_DATA FOR THIS TASK:_
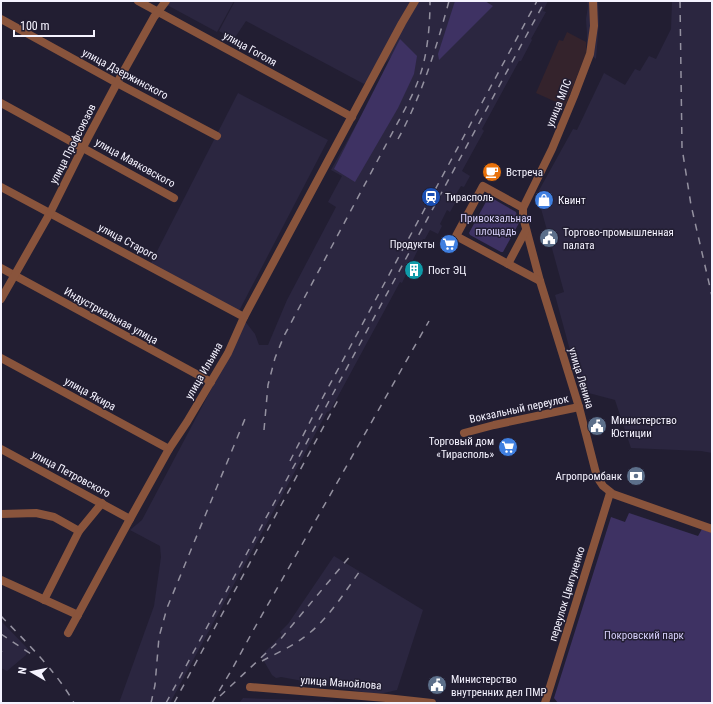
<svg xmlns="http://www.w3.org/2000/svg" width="713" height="704" viewBox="0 0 713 704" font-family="'Roboto Condensed',sans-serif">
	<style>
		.built { fill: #2b2640 }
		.education { fill: #34232c }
		.green { fill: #3e3263 }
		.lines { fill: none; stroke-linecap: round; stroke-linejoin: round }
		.minor { stroke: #89543c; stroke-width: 8 }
		.rail { stroke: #9491a0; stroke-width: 1.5; stroke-dasharray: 7 7; stroke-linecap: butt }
		.labels { text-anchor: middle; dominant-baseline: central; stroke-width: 3; stroke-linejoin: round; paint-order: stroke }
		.street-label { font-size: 11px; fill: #f5f3ff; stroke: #221e32 }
		.poi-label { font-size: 11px; fill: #f5f3ff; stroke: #221e32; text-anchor: start }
		.park-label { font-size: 11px; fill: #d3ccf6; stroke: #221e32 }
	</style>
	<rect width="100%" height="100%" fill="#221e32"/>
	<g class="built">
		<polygon points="170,1 234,1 217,32 167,5"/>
		<polygon points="235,1 480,1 488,6 491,1 548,1 543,11 546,12 531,39 532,40 521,61 519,61 482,129 484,131 462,171 470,176 464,187 461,186 455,196 458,198 450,212 447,210 440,224 442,226 438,234 430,230 425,239 423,239 402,283 400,282 330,411 327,412 170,703 119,703 154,606 161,557 160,546 130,530 142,520 242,331 244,320 255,334 259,345 268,345 287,300 336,207 328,202 342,176 331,170 397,51 364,84 246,21 234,39 219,31"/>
		<polygon points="587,1 598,1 599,22 596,59 587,52 587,34 586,19 588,6"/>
		<polygon points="672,1 710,1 712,5 712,453 701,451 631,448 615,400 581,391 555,295 564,292 537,194 573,129 577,130 604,73 625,85 635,69 640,71 649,56 656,59 671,29"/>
		<polygon points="238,93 328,140 239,311 150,265"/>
		<polygon points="334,556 423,610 397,690 384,693 368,693 281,677 276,678 272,675 261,656 282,635 280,632 288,624"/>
		<polygon points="1,621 28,649 26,655 7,671 1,668"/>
		<polygon points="243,698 329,701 345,703 239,703"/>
	</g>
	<polygon class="education" points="567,32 586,42 586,54 565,106 536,93 559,40 563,41"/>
	<g class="green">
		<polygon points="455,1 485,1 493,6 439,60 438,54"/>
		<polygon points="400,39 417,56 414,74 398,108 355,182 334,169"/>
		<polygon points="490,197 516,212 519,223 503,252 501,252 470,235 469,233 488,198"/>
		<polygon points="629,513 698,536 702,529 712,533 712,703 558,703 554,698 611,517 625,522"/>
	</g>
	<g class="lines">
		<g class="minor">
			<polyline points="138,1 352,117"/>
			<polyline points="593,1 594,26 590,54 574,96 552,149 523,208 523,217 540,281 579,407 597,477 603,486 613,494 712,529"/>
			<polyline points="1,19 117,83 217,136"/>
			<polyline points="1,103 174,198"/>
			<polyline points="1,187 244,317"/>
			<polyline points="523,208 483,186 456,236 540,281"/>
			<polyline points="508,264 526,230"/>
			<polyline points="1,268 211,382"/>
			<polyline points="1,299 50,213 83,147 117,83 154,17 166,1"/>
			<polyline points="1,358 169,449"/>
			<polyline points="464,433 494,425 579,407"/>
			<polyline points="1,449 130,519"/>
			<polyline points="1,514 36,513 54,517 79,531 102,503"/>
			<polyline points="1,580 78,615"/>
			<polyline points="44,600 79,531"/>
			<polyline points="68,633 130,519 169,449 187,422 228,353 244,317 402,23 415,1"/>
			<polyline points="250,687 386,698 432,703"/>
			<polyline points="545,703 610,493"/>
		</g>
		<g class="rail">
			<polyline points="680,1 682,148 691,205 712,296"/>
			<path d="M398,139C422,95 436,49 449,1"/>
			<path d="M264,430L268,385L275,358L284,336L405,109C412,96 418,83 422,69C428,48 430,23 430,1"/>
			<polyline points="290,461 316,410 537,1"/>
			<path d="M1,616C26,642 57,672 74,703"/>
			<polyline points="1,634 34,656"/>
			<polyline points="1,651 2,652"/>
			<path d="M262,661C277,653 293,646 307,635C329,618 344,593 360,571"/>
			<polyline points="220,696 279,641 351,555"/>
			<polyline points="151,703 155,685 159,637 167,608 247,414"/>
			<polyline points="166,703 545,1"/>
			<polyline points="174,703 338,400"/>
			<polyline points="212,703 231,671 254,629 429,321"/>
		</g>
	</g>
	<defs>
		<g id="cafe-disc" transform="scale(1)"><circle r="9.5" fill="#e8710a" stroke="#221e32"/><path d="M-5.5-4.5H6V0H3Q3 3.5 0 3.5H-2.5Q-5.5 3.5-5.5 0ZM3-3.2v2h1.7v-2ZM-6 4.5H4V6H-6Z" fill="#fff"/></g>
		<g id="station-disc" transform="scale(1)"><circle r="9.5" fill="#1a4fb4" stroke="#221e32"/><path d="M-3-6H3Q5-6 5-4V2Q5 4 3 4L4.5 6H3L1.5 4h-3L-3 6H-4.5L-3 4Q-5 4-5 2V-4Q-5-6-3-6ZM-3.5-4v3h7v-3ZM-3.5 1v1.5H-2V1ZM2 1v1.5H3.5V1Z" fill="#fff"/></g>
		<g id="shop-disc" transform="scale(1)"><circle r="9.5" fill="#3f7fe0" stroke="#221e32"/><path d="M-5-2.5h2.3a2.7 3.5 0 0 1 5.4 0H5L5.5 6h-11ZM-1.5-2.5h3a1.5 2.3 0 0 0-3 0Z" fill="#fff"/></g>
		<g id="civic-disc" transform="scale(1)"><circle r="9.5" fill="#5c6f8a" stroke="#221e32"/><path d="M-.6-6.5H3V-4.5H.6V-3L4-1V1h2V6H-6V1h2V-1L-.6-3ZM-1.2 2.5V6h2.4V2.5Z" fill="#fff"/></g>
		<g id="supermarket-disc" transform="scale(1)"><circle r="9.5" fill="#3f7fe0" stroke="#221e32"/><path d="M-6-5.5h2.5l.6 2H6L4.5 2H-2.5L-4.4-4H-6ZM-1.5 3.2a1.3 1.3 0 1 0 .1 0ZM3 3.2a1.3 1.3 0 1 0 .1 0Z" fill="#fff"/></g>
		<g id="building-disc" transform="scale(1)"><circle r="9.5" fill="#0f9aa8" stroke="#221e32"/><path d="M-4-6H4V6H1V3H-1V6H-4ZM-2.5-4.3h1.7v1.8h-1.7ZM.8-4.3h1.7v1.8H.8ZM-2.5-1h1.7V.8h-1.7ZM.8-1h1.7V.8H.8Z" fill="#fff"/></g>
		<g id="bank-disc" transform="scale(1)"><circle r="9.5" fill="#5c6f8a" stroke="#221e32"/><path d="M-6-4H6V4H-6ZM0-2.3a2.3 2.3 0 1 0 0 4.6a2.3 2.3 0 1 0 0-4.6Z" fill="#fff"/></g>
	</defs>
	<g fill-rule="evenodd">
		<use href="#cafe-disc" x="492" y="172"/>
		<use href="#station-disc" x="431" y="197"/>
		<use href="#shop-disc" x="544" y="200"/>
		<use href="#civic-disc" x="549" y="238"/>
		<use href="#supermarket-disc" x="449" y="244"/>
		<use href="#building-disc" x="414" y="270"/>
		<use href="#civic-disc" x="597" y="426"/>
		<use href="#supermarket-disc" x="508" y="447"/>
		<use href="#bank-disc" x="636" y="476"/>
		<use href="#civic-disc" x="437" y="685"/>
	</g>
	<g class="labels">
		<g class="street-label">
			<text transform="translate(250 49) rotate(29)">улица Гоголя</text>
			<text transform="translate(125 74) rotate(28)">улица Дзержинского</text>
			<text transform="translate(559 103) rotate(-68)">улица МПС</text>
			<text transform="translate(73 144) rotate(-63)">улица Профсоюзов</text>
			<text transform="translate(135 163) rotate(29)">улица Маяковского</text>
			<text transform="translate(128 242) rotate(28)">улица Старого</text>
			<text transform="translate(111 316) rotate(29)">Индустриальная улица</text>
			<text transform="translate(204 371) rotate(-60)">улица Ильина</text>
			<text transform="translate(581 378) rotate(73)">улица Ленина</text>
			<text transform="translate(90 394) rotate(29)">улица Якира</text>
			<text transform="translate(519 409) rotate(-12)">Вокзальный переулок</text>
			<text transform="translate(71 474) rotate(28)">улица Петровского</text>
			<text transform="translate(567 594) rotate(-73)">переулок Цвигуненко</text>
			<text transform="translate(341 683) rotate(4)">улица Манойлова</text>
		</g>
		<g class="poi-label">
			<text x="506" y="172">Встреча</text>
			<text x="445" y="197">Тирасполь</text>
			<text x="558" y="200">Квинт</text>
			<text x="563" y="232">Торгово-промышленная<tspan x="563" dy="13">палата</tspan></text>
			<text x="435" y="244" text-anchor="end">Продукты</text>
			<text x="428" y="270">Пост ЭЦ</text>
			<text x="611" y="420">Министерство<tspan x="611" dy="13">Юстиции</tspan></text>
			<text x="494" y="441" text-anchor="end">Торговый дом<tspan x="494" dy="13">«Тирасполь»</tspan></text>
			<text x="622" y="476" text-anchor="end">Агропромбанк</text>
			<text x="451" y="679">Министерство<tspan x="451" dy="13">внутренних дел ПМР</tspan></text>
		</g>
		<g class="park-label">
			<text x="496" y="218">Привокзальная<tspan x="496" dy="13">площадь</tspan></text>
			<text x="644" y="635">Покровский парк</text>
		</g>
	</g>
	<rect width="713" height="704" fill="none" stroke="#f5f3ff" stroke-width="4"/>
	<g transform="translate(32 672) rotate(279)" stroke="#221e32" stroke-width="3" paint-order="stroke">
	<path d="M0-3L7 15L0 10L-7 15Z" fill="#f5f3ff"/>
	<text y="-6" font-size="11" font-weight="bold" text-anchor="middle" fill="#f5f3ff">N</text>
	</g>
	<path d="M14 30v6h80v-6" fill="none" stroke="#f5f3ff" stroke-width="2"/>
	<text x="20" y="30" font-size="12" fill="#f5f3ff" stroke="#221e32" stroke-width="3" paint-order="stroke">100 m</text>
</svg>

_REQUIRED WORK:_
Search the entries above for "lines". Show every line that has it.

_ANSWER TO THIS PROBLEM:_
		.lines { fill: none; stroke-linecap: round; stroke-linejoin: round }
	<g class="lines">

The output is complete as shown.